> **TASK INSTRUCTIONS**:
(A) According to the Stockholm travel account, in what year did the battleship Vasa sink?
(B) Write the next part of the Stockholm travel account, picking up after its final sentence.

Stockholm, the capital of the Kingdom of Sweden is the first Scandanavian city we have visited together - with the 3 countries Sweden, Norway and Finland making up the Nordic or Scandinavian countries. As a Constitutional Monarchy, they do have a king but we never met him. Our journey to Stockholm is slightly over 2 hours by air. Being part of the European Union and part of the Shengan treaty, immigration formalities were dispensed with, making the trip almost like a domestic one. Having said this, instead of the Euro the Swedish currency is the Swedish Crown or Krona, SEK.

We were accompanied this time by Liang and Annie, a Malaysian couple who like us, is on assignment in Munich.

To make best use of time, we decided to procure the Stockholm Card which allowed us access to a variety of museums and transportation. Unfortunately, we have had to scourry all over town looking for whoever sells it. It turned out that only one retailer had stock of them and that ironically, you have to find this feature of convenience in the most inconvenient of places, one level below ground at the Central underground station.

Our first stop was to the Vasamuseet, home of the battleship Vasa which sunk during her maiden voyage in 1623. It was built in the Wasa shipyards by the Swedish King to fight the Polish but sunk just 1000 metres into her journey. So No, they didnt quite get to Poland. It was salvaged 333 years. - exactly have the sign of the devil! A building was then built around her, in order to preserve and display this part of Swedish maritime history.

Page-level text extractions:

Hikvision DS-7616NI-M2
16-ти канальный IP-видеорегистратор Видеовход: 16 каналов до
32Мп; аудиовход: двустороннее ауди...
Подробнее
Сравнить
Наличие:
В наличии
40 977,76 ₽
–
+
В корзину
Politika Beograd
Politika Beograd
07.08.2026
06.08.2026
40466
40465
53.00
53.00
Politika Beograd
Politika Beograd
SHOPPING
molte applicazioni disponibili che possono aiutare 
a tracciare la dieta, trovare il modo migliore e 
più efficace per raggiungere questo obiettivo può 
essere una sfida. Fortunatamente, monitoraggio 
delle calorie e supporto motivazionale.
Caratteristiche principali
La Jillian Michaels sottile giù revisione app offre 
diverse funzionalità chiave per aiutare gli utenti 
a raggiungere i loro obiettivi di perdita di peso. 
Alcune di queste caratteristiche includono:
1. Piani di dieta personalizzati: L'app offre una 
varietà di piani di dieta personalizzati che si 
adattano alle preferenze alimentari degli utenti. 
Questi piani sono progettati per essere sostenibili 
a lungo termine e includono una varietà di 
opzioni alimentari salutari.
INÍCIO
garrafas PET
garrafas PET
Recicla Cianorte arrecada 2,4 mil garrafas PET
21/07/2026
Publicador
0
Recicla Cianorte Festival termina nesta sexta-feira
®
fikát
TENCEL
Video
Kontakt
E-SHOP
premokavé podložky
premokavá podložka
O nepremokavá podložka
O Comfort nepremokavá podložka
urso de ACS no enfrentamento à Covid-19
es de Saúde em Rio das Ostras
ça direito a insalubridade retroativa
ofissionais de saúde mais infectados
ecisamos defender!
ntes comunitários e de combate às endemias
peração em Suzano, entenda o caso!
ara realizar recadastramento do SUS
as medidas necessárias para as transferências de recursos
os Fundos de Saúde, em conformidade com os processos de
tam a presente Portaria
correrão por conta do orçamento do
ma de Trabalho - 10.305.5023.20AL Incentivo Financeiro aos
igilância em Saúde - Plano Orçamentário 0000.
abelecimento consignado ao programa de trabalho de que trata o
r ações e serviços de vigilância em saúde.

> **ANSWERS TO THE EXERCISE**:
(A) 1623

(B)
Although Stockholm is in the midst of an archapelligo, the severe weather conditions during our visit made travel on sea going vessels a bit of a challenge. It snowed as we drove to the airport in Munich, Stockholm had the highest temperature reaching -1°C, averaging -6°C and lowest being -14°C with blizzard like conditions on Day 1 of our visit, Good Friday 2008. We can say this time and the weather was truly challenging. We now have experienced the fact that batteries dischange in the cold as both digital cameras stopped working after being fully changed the night before.

Instead, we spent most of our time after the Vasamuseet at Skansen - the world's first Open Air Museum, Gamla Stan - the Old Town, Kungliga Slottet - The Royal Palace and in Stockholm city. Although there are stark differences between English and the Swedish language, we found travelling in Stockholm relatively easy going, with a clean and efficient public transportation system - tram, bus, train and boat service at regular intervals plus lots of information at stops giving you details of schedules and directions on where to go.



Images of Stockholm

Images in Djurgården
of Vasa Museum and Skansen

Note that images have a 24 bit colour depth and work best when viewed through systems appropriately configured.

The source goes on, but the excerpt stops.